Transcribed page contents
--*--

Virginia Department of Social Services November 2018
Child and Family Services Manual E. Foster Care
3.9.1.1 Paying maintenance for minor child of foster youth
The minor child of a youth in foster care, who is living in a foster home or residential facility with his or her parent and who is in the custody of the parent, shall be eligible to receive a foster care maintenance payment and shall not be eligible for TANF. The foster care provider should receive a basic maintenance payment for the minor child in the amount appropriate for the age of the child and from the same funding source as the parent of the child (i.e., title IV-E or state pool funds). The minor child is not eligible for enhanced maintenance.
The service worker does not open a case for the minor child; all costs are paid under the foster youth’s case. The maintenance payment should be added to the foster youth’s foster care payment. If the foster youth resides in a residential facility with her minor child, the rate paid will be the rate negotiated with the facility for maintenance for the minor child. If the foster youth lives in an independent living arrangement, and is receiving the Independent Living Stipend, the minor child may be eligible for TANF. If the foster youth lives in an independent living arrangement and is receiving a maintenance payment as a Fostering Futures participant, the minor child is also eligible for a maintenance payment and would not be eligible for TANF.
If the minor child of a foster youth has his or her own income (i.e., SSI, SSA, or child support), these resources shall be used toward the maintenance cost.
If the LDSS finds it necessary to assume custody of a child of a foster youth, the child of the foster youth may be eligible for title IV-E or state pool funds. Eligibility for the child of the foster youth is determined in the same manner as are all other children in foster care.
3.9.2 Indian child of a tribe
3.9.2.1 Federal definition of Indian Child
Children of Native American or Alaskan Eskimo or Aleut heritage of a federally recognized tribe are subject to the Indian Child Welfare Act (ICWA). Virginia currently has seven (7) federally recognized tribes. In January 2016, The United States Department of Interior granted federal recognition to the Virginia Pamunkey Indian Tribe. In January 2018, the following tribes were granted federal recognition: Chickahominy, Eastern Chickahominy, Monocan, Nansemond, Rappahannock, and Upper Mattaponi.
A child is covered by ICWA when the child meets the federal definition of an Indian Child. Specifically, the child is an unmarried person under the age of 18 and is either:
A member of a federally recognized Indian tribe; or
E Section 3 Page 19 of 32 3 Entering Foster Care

--*--

PROBLEM →
Return only what runs from the line containing "3.9.2 Indian child of a tribe" to the last line of the records above, both ends included, exactly as written.

EXERCISE SOLUTION →
3.9.2 Indian child of a tribe
3.9.2.1 Federal definition of Indian Child
Children of Native American or Alaskan Eskimo or Aleut heritage of a federally recognized tribe are subject to the Indian Child Welfare Act (ICWA). Virginia currently has seven (7) federally recognized tribes. In January 2016, The United States Department of Interior granted federal recognition to the Virginia Pamunkey Indian Tribe. In January 2018, the following tribes were granted federal recognition: Chickahominy, Eastern Chickahominy, Monocan, Nansemond, Rappahannock, and Upper Mattaponi.
A child is covered by ICWA when the child meets the federal definition of an Indian Child. Specifically, the child is an unmarried person under the age of 18 and is either:
A member of a federally recognized Indian tribe; or
E Section 3 Page 19 of 32 3 Entering Foster Care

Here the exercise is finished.